I think my point really is, doing the following seems utterly pointless and wrong
[TestMethod]
public void Test_Home_Index()
{
var controller = new HomeController();
var expected = "Index";
var actual = ((ViewResult)controller.Index()).ViewName;
Assert.AreEqual(expected, actual);
}
Obviously I’m being obtuse with this exaggeratedly pointless example, but does anybody have any wisdom to add here?
Looking forward to it…
Thanks.
1
Even for something so simple, a unit test will serve multiple purposes
- Confidence, what was written conforms to expected output. It may seem trivial to verify that it returns the correct view, but the result is objective evidence that the requirement was met
- Regression testing. Should the Create method need to change, you still have a unit test for the expected output. Yes, the output could change along and that results in a brittle test but it still is a check against un-managed change control
For that particular action I’d test for the following
- What happens if _myService is null?
- What happens if _myService.Create throws an Exception, does it throw specific ones to handle?
- Does a successful _myService.Create return the _Success view?
- Are errors propagated up to ModelState?
You pointed out checking Request and Model for NullReferenceException and I think the ModelState.IsValid will take care of handling NullReference for Model.
Mocking out the Request allows you to guard against a Null Request which is generally impossible in production I think, but can happen in a Unit Test. In an Integration Test it would allow you to provide different UserHostAddress values (A request is still user input as far as the control is concerned and should be tested accordingly)
2
My controllers are very small as well. Most of the “logic” in controllers is handled using filter attributes (built-in and hand-written). So my controller usually only has a handful of jobs:
- Create models from HTTP query strings, form values, etc.
- Perform some basic validation
- Call into my data or business layer
- Generate a
ActionResult
Most of the model binding is done automatically by ASP.NET MVC. DataAnnotations handle most of the validation for me, too.

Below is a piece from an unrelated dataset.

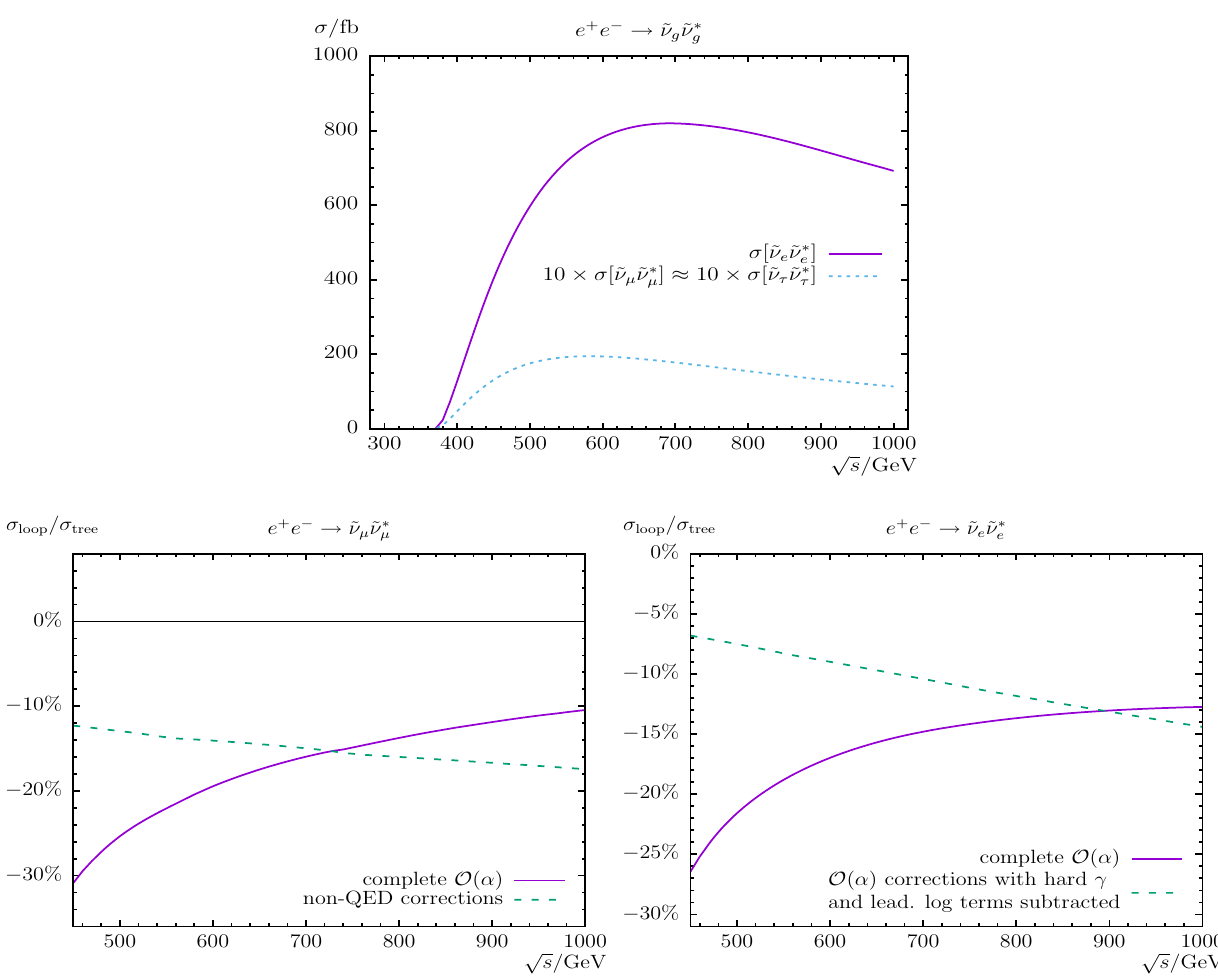
Fig. 5 Comparison with Ref. [40] for e + e − → ˜ ν g ˜ ν ∗ g . Born cross sections (upper plot) and complete relative one-loop results (lower row) are shown for the SPS1 a parameter point as given according to Ref. [40] as a function of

Even with so little to test, I still typically write them. Basically, I test that my repositories are called and that the correct ActionResult
type is returned. I have a convenience method for ViewResult
for making sure the right view path is returned and the view model looks the way I expect it to. I have another for checking the right controller/action is set for RedirectToActionResult
. I have other tests for JsonResult
, etc. etc.
An unfortunate result of sub-classing the Controller
class is that it provides a lot of convenience methods that use the HttpContext
internally. This makes it hard to unit test the controller. For this reason, I typically put HttpContext
-dependent calls behind an interface and pass that interface to the controller’s constructor (I use Ninject web extension to create my controllers for me). This interface is usually where I stick helper properties for accessing session, configuration settings, the IPrinciple and URL helpers.

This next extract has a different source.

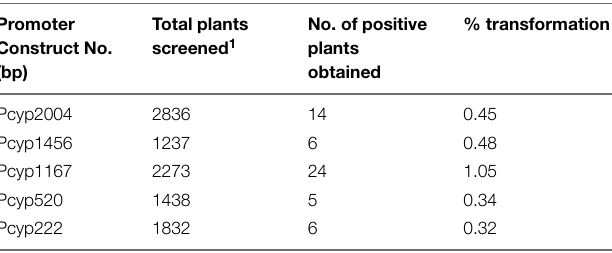
TABLE 2 | Transformation efficiency of Arabidopsis plants using floral dip method. Promoter Construct No.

This takes a lot of due diligence, but I think it is worth it.
5
Obviously some controllers are much more complex than that but based purely on your example:
What happens if myService throws an exception?
As a side note.
Also, I’d question the wisdom of passing a list by reference (it’s unnecessary since c# passes by reference anyway but even if it wasn’t) – passing an errorAction action (Action) that the service can then use to pump error messages to which could then be handled however you want (maybe you want to add it to the list, maybe you want to add a model error, maybe you want to log it).
In your example:
instead of ref errors, do (string s) => ModelState.AddModelError(“”, s) for example.